Soy Llorón ¿Y Qué?

EMOCIONES 27 de mar. de 2026

Soy Llorón ¿Y Qué? Rompiendo Estereotipos y Sanando Emocionalmente

Socialmente, al menos en mi generación, no fuimos criados pensando que necesitaríamos ayuda, que podíamos llorar o quejarnos. Esta idea preconcebida nos ha generado muchos problemas de adaptabilidad, dificultad para generar lazos y, sencillamente, nos ha hecho sentir que la sensibilidad no está hecha para nosotros.

A través del tiempo, vi la cantidad de veces que me quedé callado con lo que me hacía sentir mal, sencillamente porque "el hombre no llora". Es una frase que cala hondo y que nos reprime. Pero, ¿qué pasa cuando nos permitimos sentir?

El Peso de la Represión Emocional

Guardar nuestras emociones es como contener una olla a presión. Eventualmente, explotará. Negar nuestras emociones, especialmente la tristeza y el dolor, tiene consecuencias negativas para nuestra salud mental y física. Algunas de estas consecuencias incluyen:

  • Ansiedad y Depresión: La represión constante puede llevar a estados de ánimo bajos y ansiedad crónica.
  • Problemas de Relación: Dificultad para conectar con otros y expresar nuestras necesidades.
  • Estrés Crónico: El cuerpo vive en un estado constante de alerta, lo que afecta negativamente el sistema inmunológico.
  • Problemas de Salud Física: Estudios han demostrado una conexión entre la represión emocional y enfermedades cardiovasculares.

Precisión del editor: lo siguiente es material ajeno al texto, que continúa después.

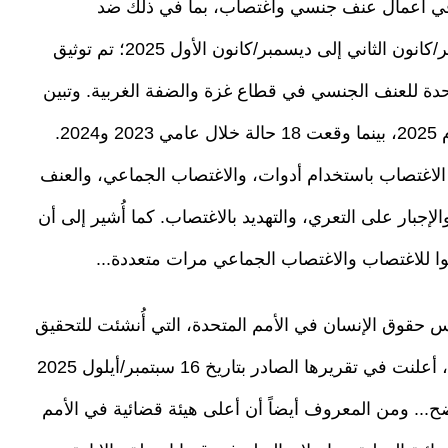
ي في أعمال عنف جنسي واغتصاب، بما في ذلك ضد
الأطفال... ووفقاً للتقرير الذي يغطي الفترة من يناير/كانون الثاني إلى ديسمبر/كانون الأول 2025؛ تم توثيق
ال ذكور وطفلة واحدة للعنف الجنسي في قطاع غزة والضفة الغربية. وتبين
أن 13 حالة من أصل 31 حالة موثقة وقعت في عام 2025، بينما وقعت 18 حالة خلال عامي 2023 و2024.
 الاغتصاب باستخدام أدوات، والاغتصاب الجماعي، والعنف
لإجبار على التعري، والتهديد بالاغتصاب. كما أُشير إلى أن
للاغتصاب والاغتصاب الجماعي مرات متعددة...
لس حقوق الإنسان في الأمم المتحدة، التي أُنشئت للتحقيق
في انتهاكات القانون الدولي المرتكبة في فلسطين، أعلنت في تقريرها الصادر بتاريخ 16 سبتمبر/أيلول 2025
... ومن المعروف أيضاً أن أعلى هيئة قضائية في الأمم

Decidiendo Sanar: Expresar mis Sentimientos

Finalmente, decidí empezar a sacar mis sentimientos y poder expresarme como un medio de sanidad interna. Fue un proceso difícil al principio, desafiando años de condicionamiento. Pero con cada lágrima, con cada conversación honesta, sentí un peso aligerarse.

¿Cómo empecé?

  • Reconociendo mis emociones: Empezar a ponerle nombre a lo que sentía (tristeza, frustración, miedo).
  • Permitiéndome sentir: Darme permiso para llorar sin juzgarme.
  • Buscando apoyo: Hablar con amigos, familiares, etc que me daran apoyo.
  • Practicando la autocompasión: Ser amable conmigo mismo en momentos difíciles.

Soy Llorón ¿Y Qué?

Sí, soy llorón. Y estoy orgulloso de ello. Porque llorar no es sinónimo de debilidad, sino de valentía. Se necesita coraje para enfrentar nuestras emociones y permitirnos sentir plenamente. Llorar es una forma de procesar el dolor, de liberar la tensión y de reconectar con nuestra humanidad.

Si eres de los que se ha reprimido por mucho tiempo, te invito a que te des la oportunidad de sentir. No tengas miedo de llorar, de quejarte, de pedir ayuda. Tu salud mental y emocional te lo agradecerán. Soy llorón, ¿y qué? Prefiero ser auténtico y sano a reprimir mis emociones y vivir en silencio.